Mancher fühlt sich, überwältigt von der versammelten, geballten Jazz-Autorität, ein wenig als Außenseiter. Der Drummer Eddie Locke zum Beispiel, der bislang noch nie in New York gespielt hat, sieht seinen Job darin, für Jo Jones die Trommeln zu tragen. Ziemlich verloren steht auch Horace Silver da ¬– in einem viel zu großen Sakko und umgeben von seinen Idolen, denen er – wie er findet – alle seine Ideen schuldet. Selbst Sonny Rollins ist ein wenig eingeschüchtert und muss daran denken, wie er als Kind um Coleman Hawkins’ Autogramm bat. Tenorsaxofonist Benny Golson fühlt sich fremd: „Als ich hinkam, fragte ich mich, warum ich dort war. Ich war ein Nobody. Ich glaube, ich kannte da nur vier Leute: Dizzy Gillespie, mit dem ich gerade spielte, Art Farmer, Johnny Griffin und Sonny Rollins.“ Doch spätestens an diesem 12. August lernt er Art Blakey kennen, und vier Monate danach entsteht das Messengers-Album „Moanin’“: Darauf ist Golson der künstlerische Leiter und Hauptkomponist. Johnny Griffin, Golsons Vorgänger bei Blakey, ist zwar gerade in Monks Band im „Five Spot“ engagiert, hält sich aber lieber an den Messengers-Vater. Er kennt Monks „Fassade“ der Unnahbarkeit nur zu gut. Tatsächlich wandert Monk 20 Minuten lang ziellos zwischen den Kollegen umher, ohne etwas zu sagen. Dann stellt er sich zu irgendeiner Gruppe und macht mit drei, vier Worten deren Gespräch zunichte.

- **Auszug der Daten**:
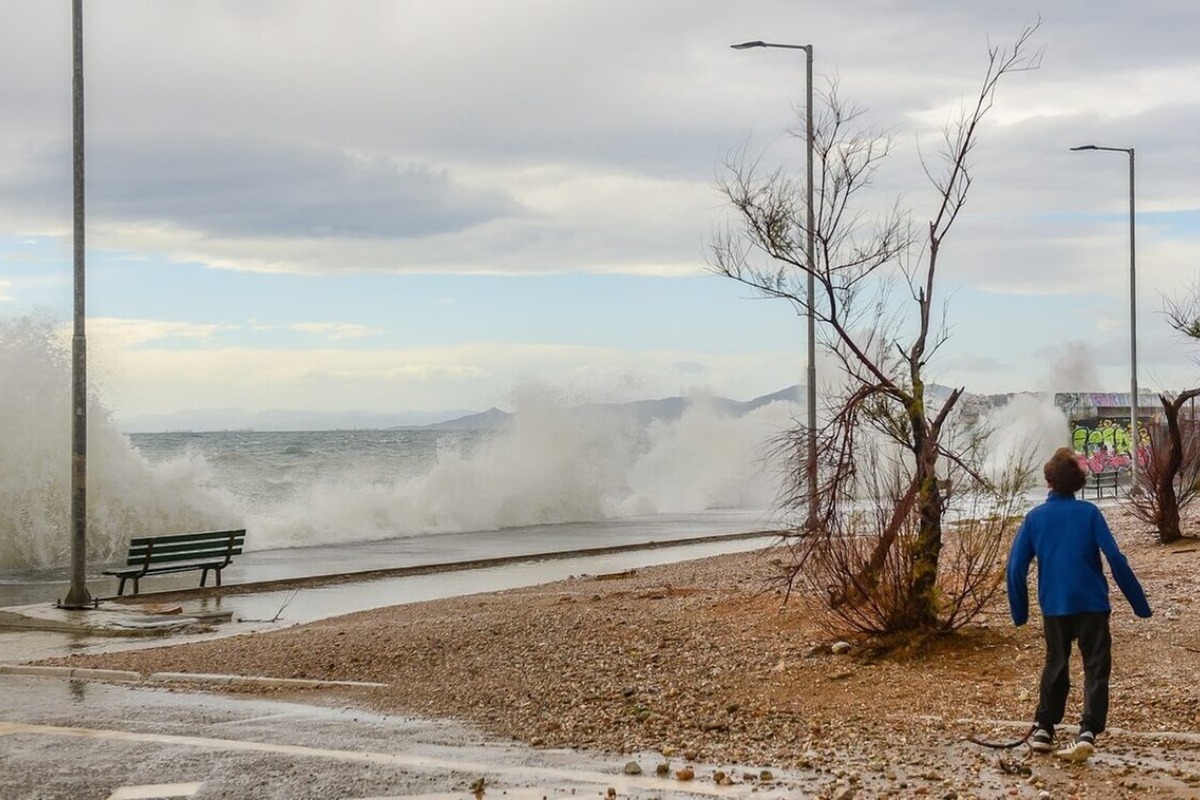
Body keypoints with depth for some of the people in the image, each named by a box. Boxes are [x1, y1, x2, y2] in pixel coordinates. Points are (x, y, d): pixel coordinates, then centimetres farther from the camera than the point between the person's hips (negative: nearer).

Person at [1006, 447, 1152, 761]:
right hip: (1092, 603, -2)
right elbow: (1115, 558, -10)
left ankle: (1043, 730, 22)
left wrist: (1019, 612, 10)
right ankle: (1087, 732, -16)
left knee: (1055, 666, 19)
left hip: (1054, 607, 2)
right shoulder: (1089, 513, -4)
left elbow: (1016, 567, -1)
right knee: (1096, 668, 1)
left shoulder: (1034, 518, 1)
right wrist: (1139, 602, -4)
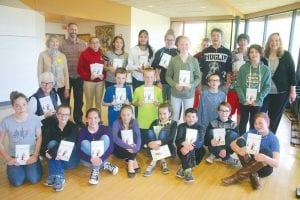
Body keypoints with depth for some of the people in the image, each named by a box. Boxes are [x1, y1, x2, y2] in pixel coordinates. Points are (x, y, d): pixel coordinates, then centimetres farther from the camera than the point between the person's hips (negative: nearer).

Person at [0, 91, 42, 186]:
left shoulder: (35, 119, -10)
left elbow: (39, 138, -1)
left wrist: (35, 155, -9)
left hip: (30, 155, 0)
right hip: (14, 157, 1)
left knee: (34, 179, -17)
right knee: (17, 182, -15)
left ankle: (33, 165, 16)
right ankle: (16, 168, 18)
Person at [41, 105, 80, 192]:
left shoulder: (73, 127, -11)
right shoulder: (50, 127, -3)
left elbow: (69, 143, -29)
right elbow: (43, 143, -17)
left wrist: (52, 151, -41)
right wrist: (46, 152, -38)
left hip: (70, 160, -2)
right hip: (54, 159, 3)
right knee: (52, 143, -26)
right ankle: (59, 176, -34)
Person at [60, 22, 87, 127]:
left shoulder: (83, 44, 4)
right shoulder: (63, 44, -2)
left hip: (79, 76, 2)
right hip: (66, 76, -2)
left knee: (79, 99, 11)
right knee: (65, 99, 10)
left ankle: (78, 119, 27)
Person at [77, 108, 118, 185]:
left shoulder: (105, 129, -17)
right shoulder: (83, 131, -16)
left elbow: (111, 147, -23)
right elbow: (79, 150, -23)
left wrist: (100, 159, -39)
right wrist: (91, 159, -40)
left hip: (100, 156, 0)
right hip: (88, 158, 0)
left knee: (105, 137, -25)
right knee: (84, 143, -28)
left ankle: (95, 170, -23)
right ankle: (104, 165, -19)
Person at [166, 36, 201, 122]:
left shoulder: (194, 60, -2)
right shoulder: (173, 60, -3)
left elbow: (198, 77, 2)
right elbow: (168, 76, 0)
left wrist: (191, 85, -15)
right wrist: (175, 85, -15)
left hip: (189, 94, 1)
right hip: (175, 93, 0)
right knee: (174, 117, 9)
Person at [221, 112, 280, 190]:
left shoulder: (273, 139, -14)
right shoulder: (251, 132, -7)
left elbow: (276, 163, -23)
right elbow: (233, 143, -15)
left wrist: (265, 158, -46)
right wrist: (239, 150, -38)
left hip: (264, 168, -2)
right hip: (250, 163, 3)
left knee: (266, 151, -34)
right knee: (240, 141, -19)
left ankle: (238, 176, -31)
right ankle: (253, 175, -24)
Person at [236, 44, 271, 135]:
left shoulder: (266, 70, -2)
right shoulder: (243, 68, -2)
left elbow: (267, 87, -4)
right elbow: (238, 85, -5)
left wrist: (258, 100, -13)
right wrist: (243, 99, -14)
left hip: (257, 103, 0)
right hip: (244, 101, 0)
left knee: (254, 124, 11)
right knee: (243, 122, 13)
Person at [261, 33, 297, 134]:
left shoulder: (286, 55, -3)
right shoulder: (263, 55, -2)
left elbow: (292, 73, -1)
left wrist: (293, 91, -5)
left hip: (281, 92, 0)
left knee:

- **Gestellte Aufgabe**: Wie lässt sich der Text über das Treffen der Jazzmusiker im Anschluss an seinen letzten Satz fortsetzen? Die Daten spielen hierfür keine Rolle.

- **Ergebnis der Übung**:
Allmählich formiert sich das Bild. Es ist kein Bild, sondern eine Bilderfolge, die da vor Art Kanes Augen abrollt. Denn die Musiker laufen immer noch durcheinander, achten nicht auf den Fotografen, rücken nicht zusammen, alles ist in ständiger Bewegung. Erste Schnappschüsse zeigen später zudem durchfahrende Autos, einmal sogar einen Pferdewagen. Dann, einen unglaublichen Augenblick lang, scheint Kane doch die ungeteilte Aufmerksamkeit zu haben. Alle 57 Musiker – oder fast alle – blicken in Richtung Kamera. Es ist der Beginn einer großen Fotografen-Karriere.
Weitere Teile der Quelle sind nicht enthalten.